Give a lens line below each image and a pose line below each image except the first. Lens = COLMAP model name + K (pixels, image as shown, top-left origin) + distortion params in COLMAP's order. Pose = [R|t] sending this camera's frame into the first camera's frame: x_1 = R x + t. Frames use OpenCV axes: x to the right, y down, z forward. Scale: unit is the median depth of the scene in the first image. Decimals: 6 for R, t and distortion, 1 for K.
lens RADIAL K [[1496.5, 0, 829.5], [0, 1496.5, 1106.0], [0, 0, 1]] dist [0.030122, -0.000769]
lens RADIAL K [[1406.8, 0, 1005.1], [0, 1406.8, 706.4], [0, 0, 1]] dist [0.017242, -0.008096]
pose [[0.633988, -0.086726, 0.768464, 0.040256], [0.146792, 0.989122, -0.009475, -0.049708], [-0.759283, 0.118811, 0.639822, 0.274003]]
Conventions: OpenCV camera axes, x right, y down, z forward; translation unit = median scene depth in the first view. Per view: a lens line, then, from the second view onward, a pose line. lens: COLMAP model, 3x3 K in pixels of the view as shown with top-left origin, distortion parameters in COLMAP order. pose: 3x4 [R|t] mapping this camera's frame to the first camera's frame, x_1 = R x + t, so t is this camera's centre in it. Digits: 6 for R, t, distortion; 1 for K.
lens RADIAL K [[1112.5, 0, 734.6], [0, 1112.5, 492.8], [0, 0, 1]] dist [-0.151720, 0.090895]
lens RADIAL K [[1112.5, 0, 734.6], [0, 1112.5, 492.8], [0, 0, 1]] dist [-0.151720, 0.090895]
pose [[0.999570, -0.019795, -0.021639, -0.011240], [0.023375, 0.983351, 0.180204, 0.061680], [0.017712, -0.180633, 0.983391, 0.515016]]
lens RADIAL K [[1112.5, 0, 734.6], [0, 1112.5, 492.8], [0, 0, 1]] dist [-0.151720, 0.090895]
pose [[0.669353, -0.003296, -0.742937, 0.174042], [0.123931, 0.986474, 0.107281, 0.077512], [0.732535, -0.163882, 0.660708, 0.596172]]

★ ★ ★ ★ ★

**EXERCISE INSTRUCTIONS:** Print every record above exactly as it stands.

**RESULT FOR THIS EXERCISE:**
Give a lens line below each image and a pose line below each image except the first. Lens = COLMAP model name + K (pixels, image as shown, top-left origin) + distortion params in COLMAP's order. Pose = [R|t] sending this camera's frame into the first camera's frame: x_1 = R x + t. Frames use OpenCV axes: x to the right, y down, z forward. Scale: unit is the median depth of the scene in the first image. Decimals: 6 for R, t and distortion, 1 for K.
lens RADIAL K [[1496.5, 0, 829.5], [0, 1496.5, 1106.0], [0, 0, 1]] dist [0.030122, -0.000769]
lens RADIAL K [[1406.8, 0, 1005.1], [0, 1406.8, 706.4], [0, 0, 1]] dist [0.017242, -0.008096]
pose [[0.633988, -0.086726, 0.768464, 0.040256], [0.146792, 0.989122, -0.009475, -0.049708], [-0.759283, 0.118811, 0.639822, 0.274003]]
Conventions: OpenCV camera axes, x right, y down, z forward; translation unit = median scene depth in the first view. Per view: a lens line, then, from the second view onward, a pose line. lens: COLMAP model, 3x3 K in pixels of the view as shown with top-left origin, distortion parameters in COLMAP order. pose: 3x4 [R|t] mapping this camera's frame to the first camera's frame, x_1 = R x + t, so t is this camera's centre in it. Digits: 6 for R, t, distortion; 1 for K.
lens RADIAL K [[1112.5, 0, 734.6], [0, 1112.5, 492.8], [0, 0, 1]] dist [-0.151720, 0.090895]
lens RADIAL K [[1112.5, 0, 734.6], [0, 1112.5, 492.8], [0, 0, 1]] dist [-0.151720, 0.090895]
pose [[0.999570, -0.019795, -0.021639, -0.011240], [0.023375, 0.983351, 0.180204, 0.061680], [0.017712, -0.180633, 0.983391, 0.515016]]
lens RADIAL K [[1112.5, 0, 734.6], [0, 1112.5, 492.8], [0, 0, 1]] dist [-0.151720, 0.090895]
pose [[0.669353, -0.003296, -0.742937, 0.174042], [0.123931, 0.986474, 0.107281, 0.077512], [0.732535, -0.163882, 0.660708, 0.596172]]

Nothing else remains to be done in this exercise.